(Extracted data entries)
--------------------

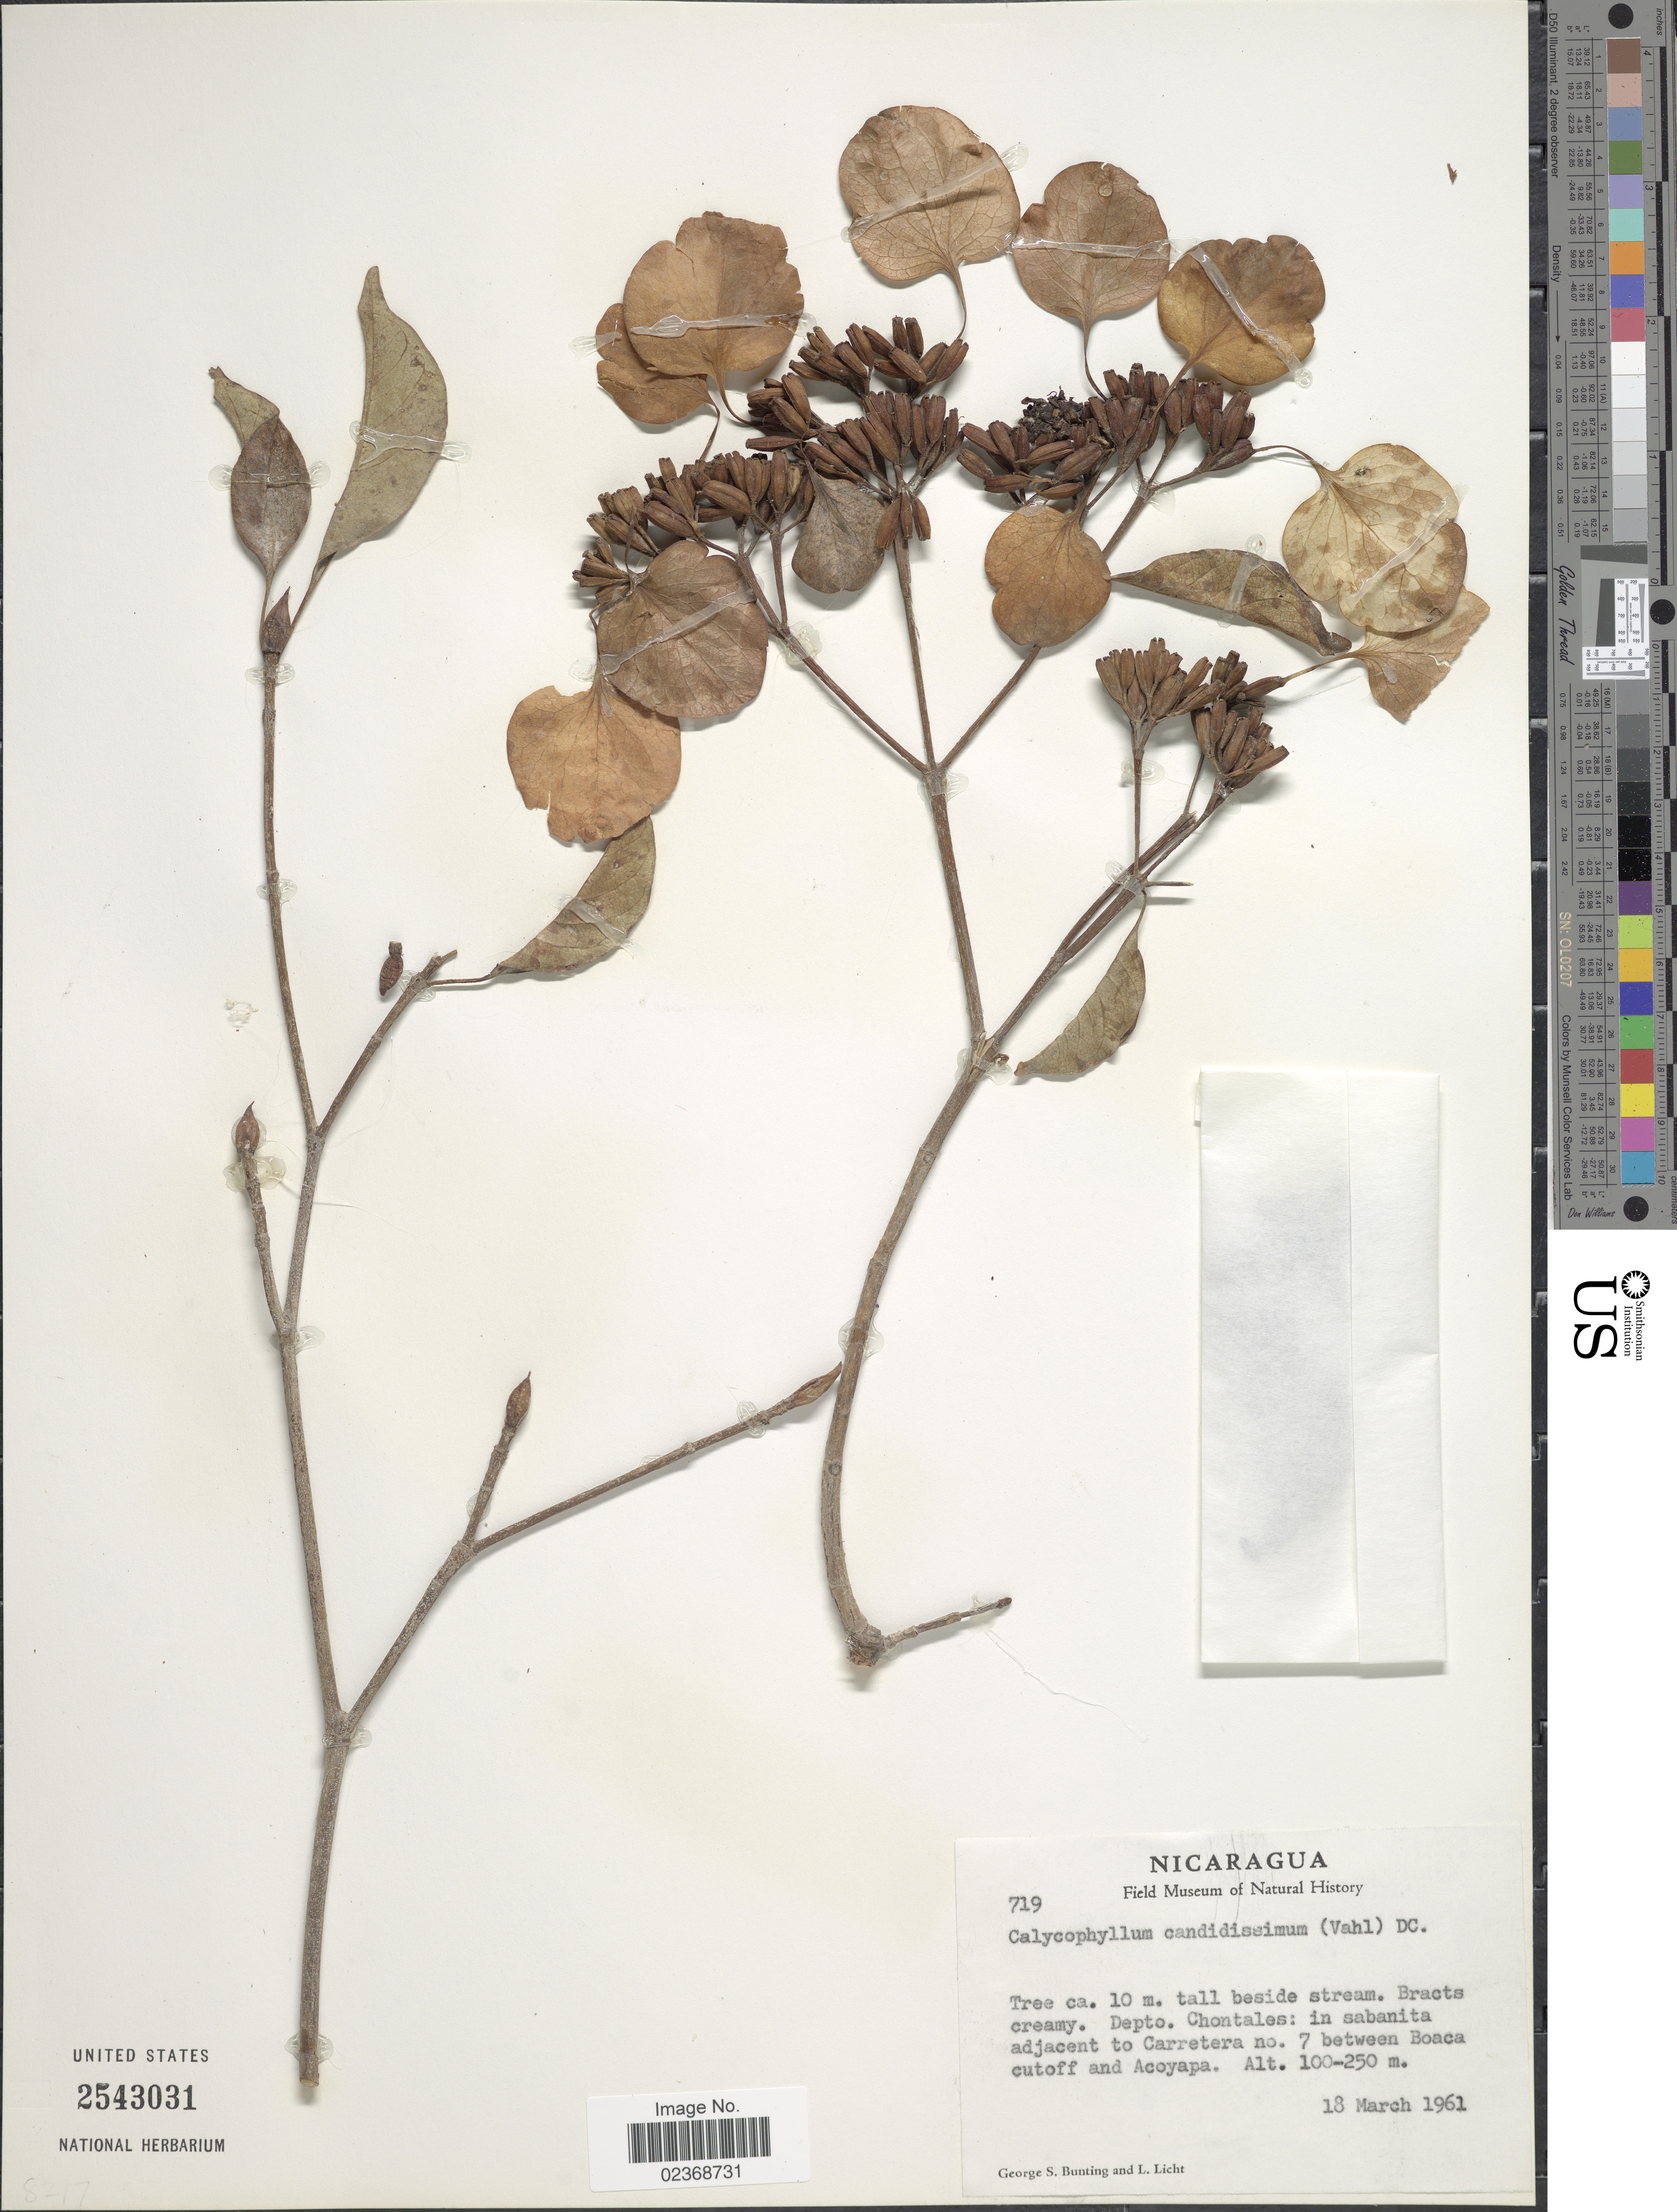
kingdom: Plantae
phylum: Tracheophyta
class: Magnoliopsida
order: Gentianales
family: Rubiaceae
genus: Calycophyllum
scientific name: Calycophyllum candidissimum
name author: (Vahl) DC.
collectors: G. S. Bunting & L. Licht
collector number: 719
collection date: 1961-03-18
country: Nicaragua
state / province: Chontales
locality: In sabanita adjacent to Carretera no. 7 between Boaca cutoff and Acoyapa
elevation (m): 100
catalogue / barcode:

--------------------

• STATED GOAL
Copy out every line of the entries above word for word, but leave out the pictures.

• RESPONSE
kingdom: Plantae
phylum: Tracheophyta
class: Magnoliopsida
order: Gentianales
family: Rubiaceae
genus: Calycophyllum
scientific name: Calycophyllum candidissimum
name author: (Vahl) DC.
collectors: G. S. Bunting & L. Licht
collector number: 719
collection date: 1961-03-18
country: Nicaragua
state / province: Chontales
locality: In sabanita adjacent to Carretera no. 7 between Boaca cutoff and Acoyapa
elevation (m): 100
catalogue / barcode:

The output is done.